Source text:
□ □ □
I'd like to start out with outlook for Brazil, please. In the past, you've perhaps sounded a bit more cautious than many of your peers regarding domestic demand prospects. Your comments this evening that 2018 we'll see growth that are pretty meaningful. Can you help us quantify what scale of volume recovery in the domestic market we might expect? With that in mind, can you give us a sense of where your export flows are running right now? What mix is currently going into the export versus domestic market, so we'll understand how that can move looking forward? And then, kind of tied to that, lastly, sorry, my understanding is that some of the Brazilian antidumping duties that you currently benefit from are due to expire later this year. Can you please give us a sense of how progressed you are in discussions with the government over potential renewal of those duties?
Okay. So from Brazil, as we said, we are optimist, but cautiously optimist in the sense that the -- there are some progress. We can't show today figure showing the recovery of the demand of Brazil has been in the past. I remember that we had a drop of 25%. So you can see in the figures presented in our slide, there is some increase and we are cautiously optimistic for the future. Also, in Brazil, we have a position in the first quarter in which we as announced, that we have the realigning of one of the major lines, which is the blast furnace, the blast furnace. So this will be with the seasonal effect, not showing the full potential of Brazil. For the future, we are optimist that the Brazil will recover. At which speed, this is not for the moment possible to be said. All signs are positive. We've seen many industry, very good signs of -- and very good mood about Brazilian economy. Concerning antidumping, 2 points. The first point is that, yes, antidumping -- a part of antidumping will expire during 2018. We are working on it. If the condition of, let's say, that have generated the antidumping will still be there. We are confident that the discussion with the commissions in Brazil will be positive, but for the moment, we have -- we can't announce anything. Remember that, as a second point, that the big part of the point the, let's say, the traditions of Brazil is also the fact that they have duties, which applies and will not be grown. This duties of 14% that applies on our products are a barrier, a stable barrier. There is absolutely no doubt that they will stay. And the second point is that our strategy in Brazil has always been the same: strengthen the competitiveness of Brazil, continue to cancel all the effect of inflation and continue to work on the competitiveness of Brazil, knowing that the potential of the consumption per capita is still there. It is one of the region, which has the lowest level of consumption of per capita. And we have a position, which is extremely good in term of logistics as Brazil is an extremely complex country for the logistic.
□ □ □
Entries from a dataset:
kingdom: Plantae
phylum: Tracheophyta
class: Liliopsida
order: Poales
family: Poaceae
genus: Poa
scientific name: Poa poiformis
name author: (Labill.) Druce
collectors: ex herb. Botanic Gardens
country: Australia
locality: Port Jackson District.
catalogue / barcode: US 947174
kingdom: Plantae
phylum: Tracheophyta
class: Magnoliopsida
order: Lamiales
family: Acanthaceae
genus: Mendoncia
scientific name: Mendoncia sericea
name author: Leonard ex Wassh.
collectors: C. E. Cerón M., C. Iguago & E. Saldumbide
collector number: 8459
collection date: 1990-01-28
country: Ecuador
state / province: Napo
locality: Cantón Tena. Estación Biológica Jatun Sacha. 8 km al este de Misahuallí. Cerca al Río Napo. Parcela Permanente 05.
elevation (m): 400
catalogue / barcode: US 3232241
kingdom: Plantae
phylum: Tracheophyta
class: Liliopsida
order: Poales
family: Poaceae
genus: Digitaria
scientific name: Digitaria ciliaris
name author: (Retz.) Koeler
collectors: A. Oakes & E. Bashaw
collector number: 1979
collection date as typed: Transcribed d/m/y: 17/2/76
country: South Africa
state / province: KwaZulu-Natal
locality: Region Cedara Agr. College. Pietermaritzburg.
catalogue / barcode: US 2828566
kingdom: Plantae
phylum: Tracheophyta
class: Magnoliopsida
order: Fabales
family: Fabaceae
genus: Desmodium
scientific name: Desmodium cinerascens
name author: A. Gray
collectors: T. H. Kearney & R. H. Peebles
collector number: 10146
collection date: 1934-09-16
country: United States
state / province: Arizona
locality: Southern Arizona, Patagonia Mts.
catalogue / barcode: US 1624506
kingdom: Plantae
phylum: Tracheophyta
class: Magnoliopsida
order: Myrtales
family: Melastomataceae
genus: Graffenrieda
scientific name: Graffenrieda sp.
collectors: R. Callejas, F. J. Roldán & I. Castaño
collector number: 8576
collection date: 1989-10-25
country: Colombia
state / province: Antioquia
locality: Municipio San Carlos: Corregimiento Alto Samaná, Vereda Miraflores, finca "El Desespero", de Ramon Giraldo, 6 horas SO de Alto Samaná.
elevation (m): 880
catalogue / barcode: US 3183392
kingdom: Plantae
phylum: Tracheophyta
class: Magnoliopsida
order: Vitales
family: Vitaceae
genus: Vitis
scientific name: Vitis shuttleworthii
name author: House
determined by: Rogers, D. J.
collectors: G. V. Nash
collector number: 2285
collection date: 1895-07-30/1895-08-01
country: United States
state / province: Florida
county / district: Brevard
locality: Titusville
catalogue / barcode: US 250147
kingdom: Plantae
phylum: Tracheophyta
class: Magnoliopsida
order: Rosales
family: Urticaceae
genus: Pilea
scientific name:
□ □ □
Problems to work on:
1. Revise the discussion of the Brazil outlook from "I'd like to" up to and including "of those duties?", putting "home market" in place of "domestic market".
2. Carry on the discussion of the Brazil outlook past its last sentence.

The answers:
1.
I'd like to start out with outlook for Brazil, please. In the past, you've perhaps sounded a bit more cautious than many of your peers regarding domestic demand prospects. Your comments this evening that 2018 we'll see growth that are pretty meaningful. Can you help us quantify what scale of volume recovery in the home market we might expect? With that in mind, can you give us a sense of where your export flows are running right now? What mix is currently going into the export versus home market, so we'll understand how that can move looking forward? And then, kind of tied to that, lastly, sorry, my understanding is that some of the Brazilian antidumping duties that you currently benefit from are due to expire later this year. Can you please give us a sense of how progressed you are in discussions with the government over potential renewal of those duties?

2.
Just to clarify one point, can you give us some color on your mix of exports versus domestic sales at present or at the very least how that may have moved directionally over the past several years?
So in the past, this mix has been up to 40% in -- during the year. It has been depending on the month between 20% to 40%. And remember also that we are managing this mix dynamically. Meaning that we have 4 product lines and we choose every month what is the best for the plant in term of margin, in term of charge of the mill, et cetera. So exports are one of the alternatives to our best products, which remains stainless steel in domestic area. But we have also other products with high added value in Brazil like the oriented grain and all the other products are competing for the best. So the point is Brazil remains -- our plant remains very well loaded. We continue to run this facility at the maximum load. Of course, what we aim at is developing the internal market, staying competitive and whenever the market will recover, Brazil will recover also part of the profitability that has been impacted by the crisis.
We will now take the next question from Luc Pez with Exane BNP.
First question is with regards to the investments you are announcing today, would it be possible to maybe quantify a bit more what is the extent of the CapEx you're contemplating and some maybe indication as to how we should put CapEx for the next 2 years? And you're talking high returns on these ones. Should we compare the returns for these project with the ones you've been targeting through the top line and Leadership Journey programs? That would be my first question.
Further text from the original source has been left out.